The study consisted of 176 horses of which 130 are in the top three AQHA/PRCA and AQHA/WPRA Horse of the Year in the five events.

Included in the study were 33 heading horses, 34 heeling horses, 35 tie-down horses, 9 steer wrestling horses and 45 barrel racing horses.

Most of the horses in the study were Quarter Horses, but horses of other breeds or crosses were included if they met the selection criteria.

To determine the bloodlines and the importance of the contribution of their ancestors, a 5 generation pedigree was generated and analysed for each of the rodeo horses.

To appraise current sire and mare lines, two generation pedigrees of each horse were also examined and evaluated.

As well as assessing the bloodlines of all the horses as a group, the horses were evaluated in 5 events, heading, heeling, tie-down roping, steer wrestling and barrel racing, to determine the significance of the respective bloodlines in each and compare the contribution of their bloodlines in each of the disciplines.

Through a specially designed computer program, the pedigree data for each horse was analysed.

Some of the  questions  being investigated include:

- Which horses are the most successful timed event rodeo horses of the last 15 to 20 years?

- Are there specific sire lines that are superior producers of rodeo timed-event horses? 

 -What sire lines are they and how significant are these sires?

- Are there specific female lines producing superior competition horses?

- Are some sire or mare lines more influential and more important in particular events?

- What is the Thoroughbred influence in the timed event horses and are certain Thoroughbred sire lines more prominent?

- Are there specific sire line crosses that are more successfully productive and more important to the sport of rodeo?

 We have identified and examined the six leading sire lines found in today`s rodeo horses based on the 5 generation pedigrees of the competition horses.  These foundation sires include Three Bars xx, Leo, Top Deck xx, King, Driftwood and the Hancock Line. (xx denotes Thoroughbred )

Detailed information about these lines can be found under the appropriate link on the Articles page.
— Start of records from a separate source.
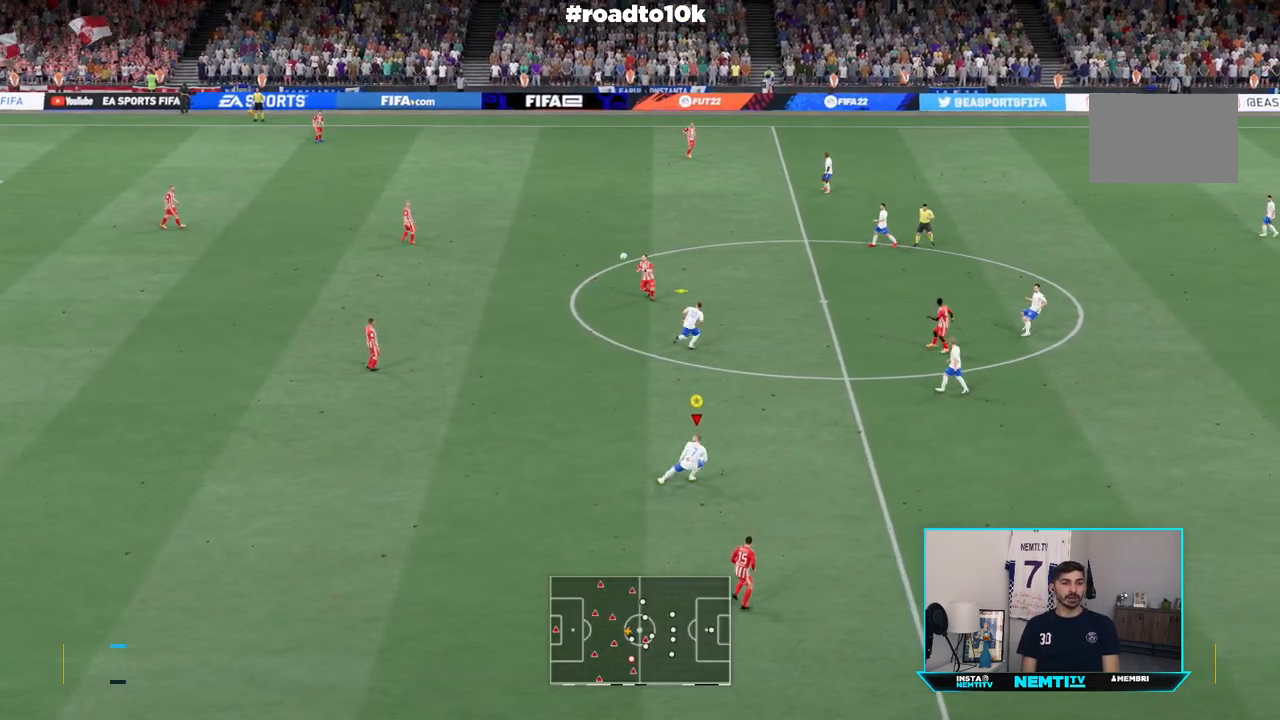
{"buttons": ["L1"], "left_stick": "center", "right_stick": "center", "events": []}
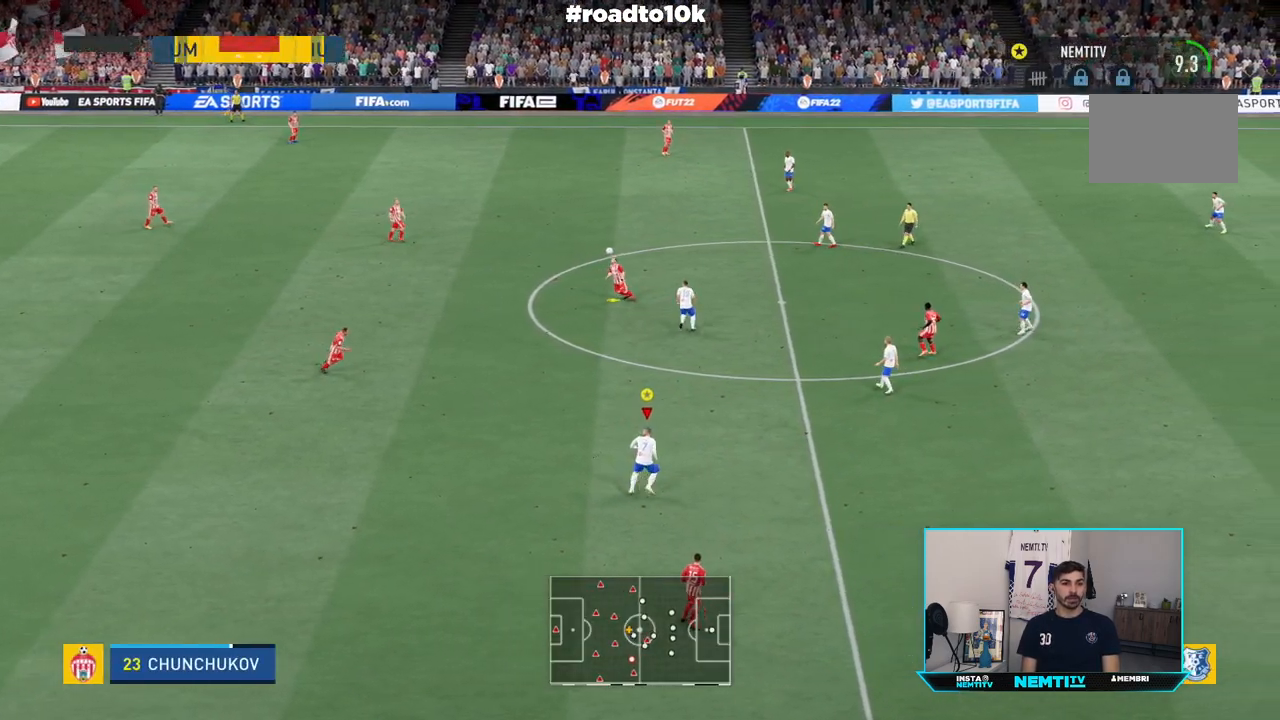
{"buttons": [], "left_stick": "center", "right_stick": "center", "events": [[17, "L1", "up"], [17, "left_stick", "up"], [117, "left_stick", "center"]]}
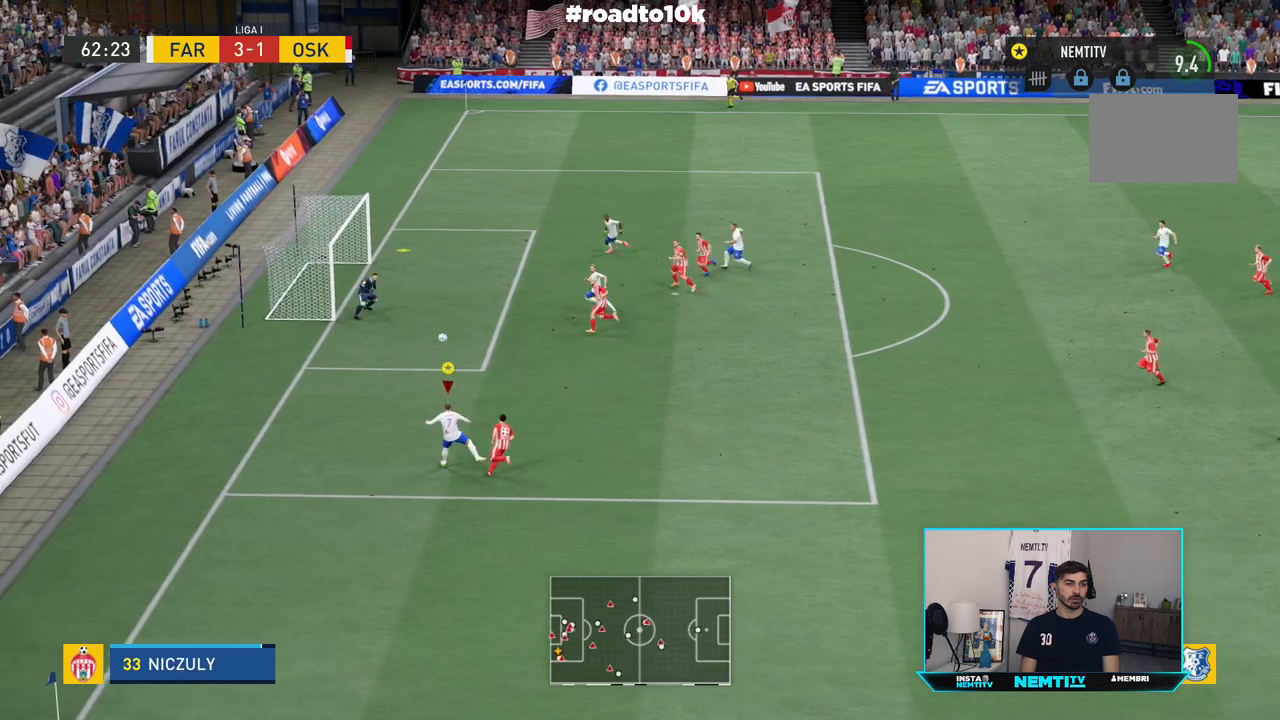
{"buttons": [], "left_stick": "center", "right_stick": "center", "events": []}
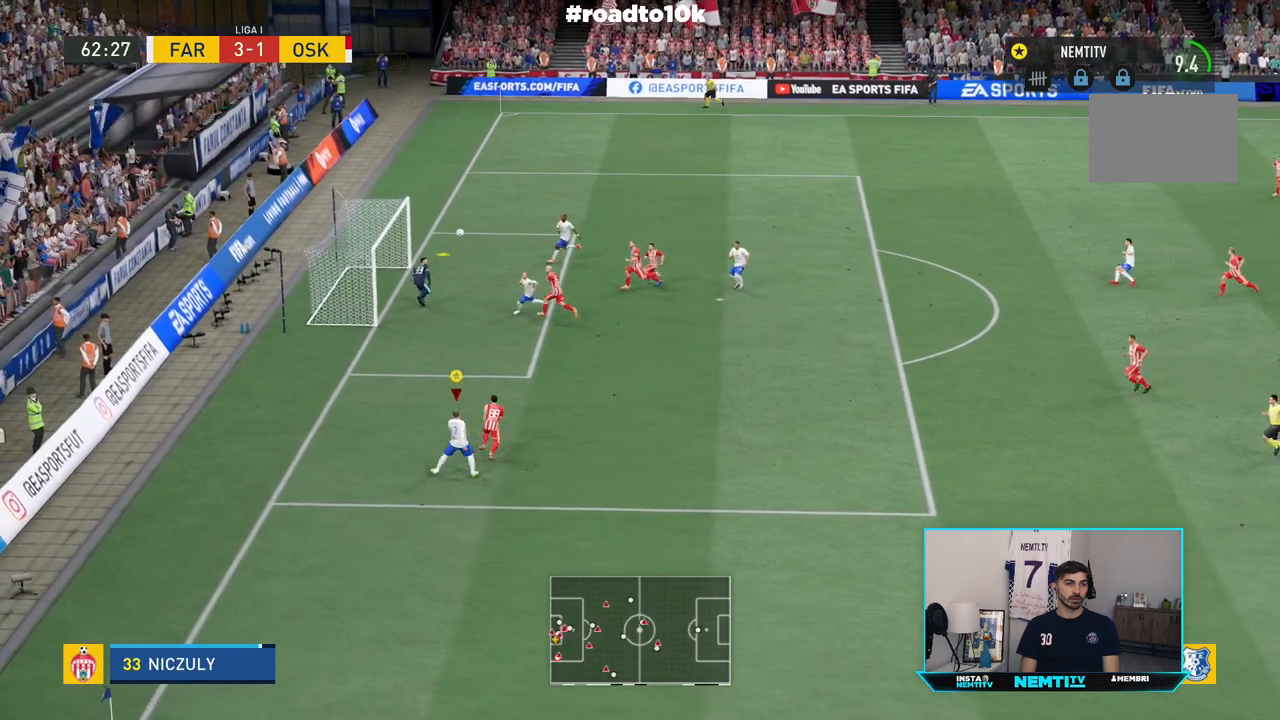
{"buttons": [], "left_stick": "center", "right_stick": "center", "events": []}
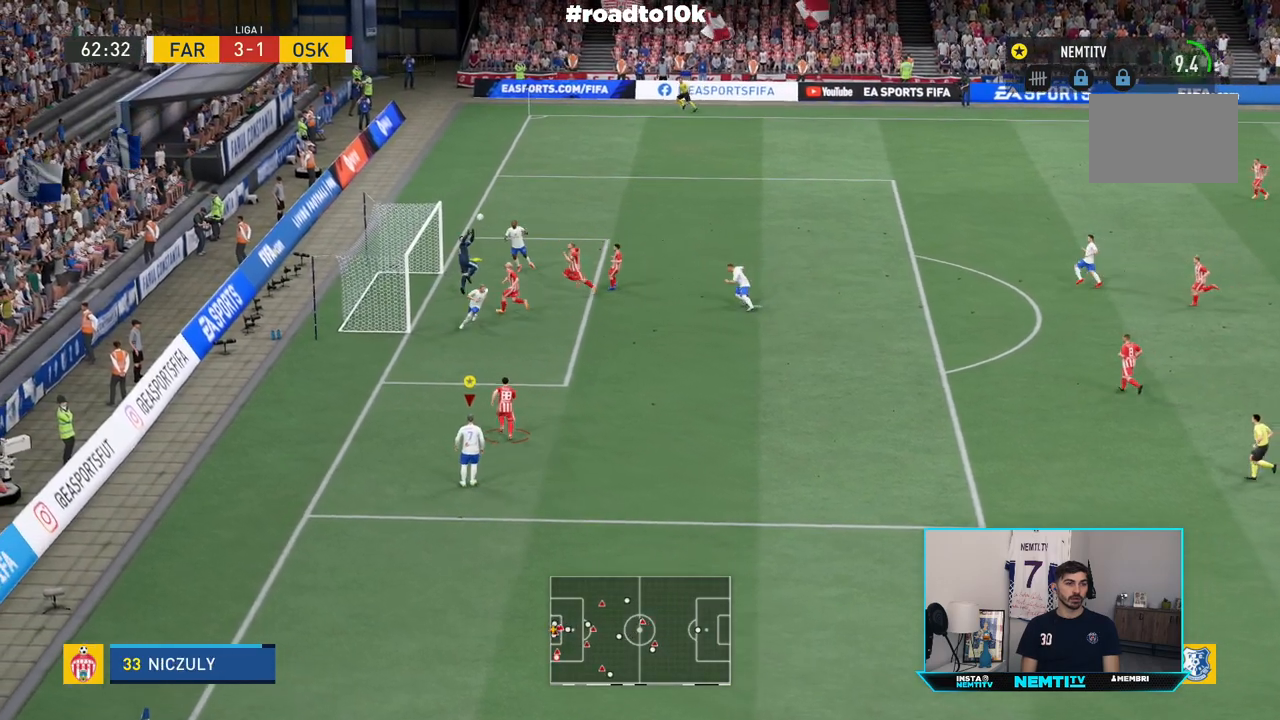
{"buttons": [], "left_stick": "center", "right_stick": "center", "events": []}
To determine the leading bloodlines, stallions and mares were ranked by the number of times they appear in the pedigrees of the horses that were in the study. Individual stallions and mares were ranked, not only in all events combined, but also in each of the five individual events allowing evaluation of their overall importance.

This allows us to compare the importance of individual horses found in the pedigrees of each event.
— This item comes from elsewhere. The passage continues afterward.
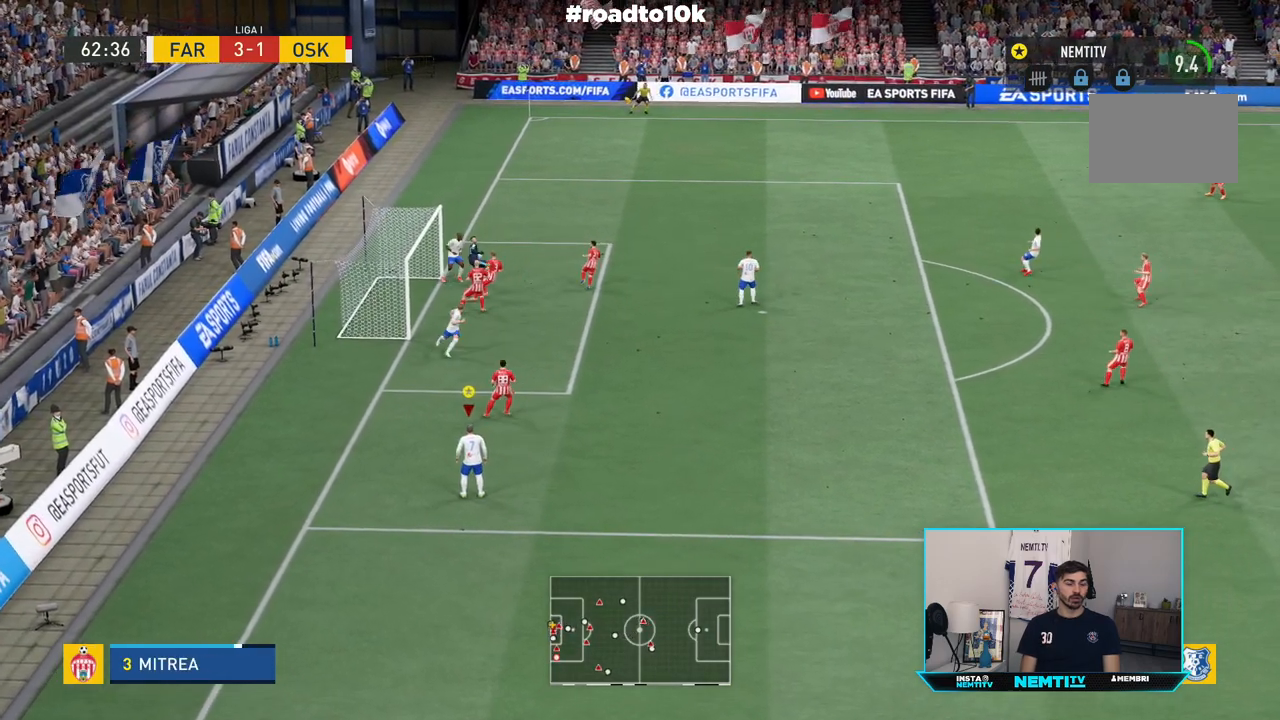
{"buttons": [], "left_stick": "right", "right_stick": "center", "events": [[50, "left_stick", "right"], [183, "L1", "down"], [183, "L2", "down"], [350, "L1", "up"], [350, "L2", "up"]]}
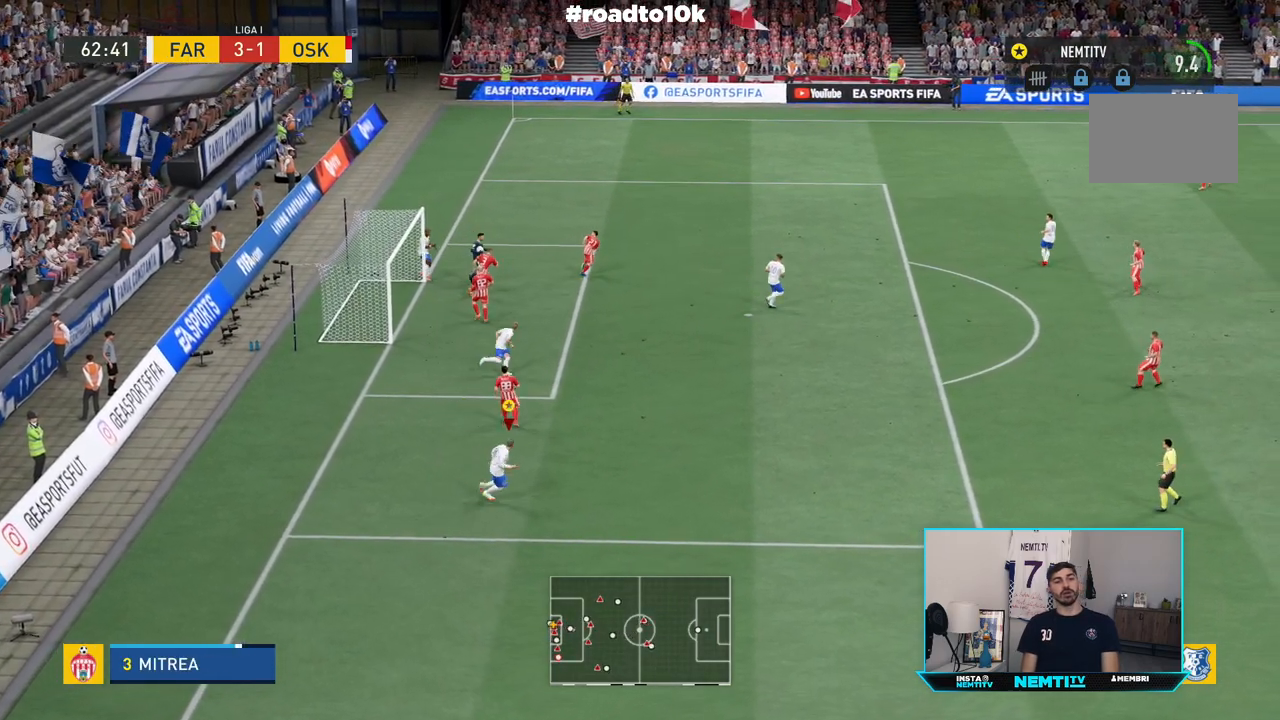
{"buttons": [], "left_stick": "right", "right_stick": "center", "events": []}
Mare families are often neglected in horse breeding. More emphasis is usually placed on the sire lines.

This is because a stallion has the ability to sire several hundred foals in his lifetime while mares producing more than 15 foals in their career are a rarity.

We examine the mare lines as well as the tail-female lines to determine which significant mare families exist in top rodeo mounts.

The tail-female line is the bottom line of a pedigree. It is the dam, 2nd dam, 3rd dam, 4th and beyond.

It is often the weakest part of any pedigree.

Finding a duplication of female ancestors in this portion of the pedigree can help to identify a significant female line.

Genetically, the female line is important in passing on certain genes found on the female chromosome, the X chromosome. The X chromosome is larger than the male Y chromosome and because of the size has more room to store genetic input.

The X Factor, the 'large heart factor', is a genetic trait passed on the X chromosome. It is responsible for a large heart in horses which has been shown to be directly proportional to increased athletic ability.

Also passed solely through the female is Mitochondrial DNA.

Identification of the X Factor and Mitochondrial DNA has created important genetic advancements that have been implemented in horse breeding and might well be further researched by those who are interested.

In the study, we also look for the existence of  'Blue Hen' mares.

Blue Hen mares are those females who are prolific producers and have contributed significantly to the sport through their foals and their offspring. A mare may be deemed 'Blue Hen' through her daughters and their offspring or through her sons and their offspring.

In subsequent articles we will continue to focus on factors that determine the most important families in the breeding of rodeo horses.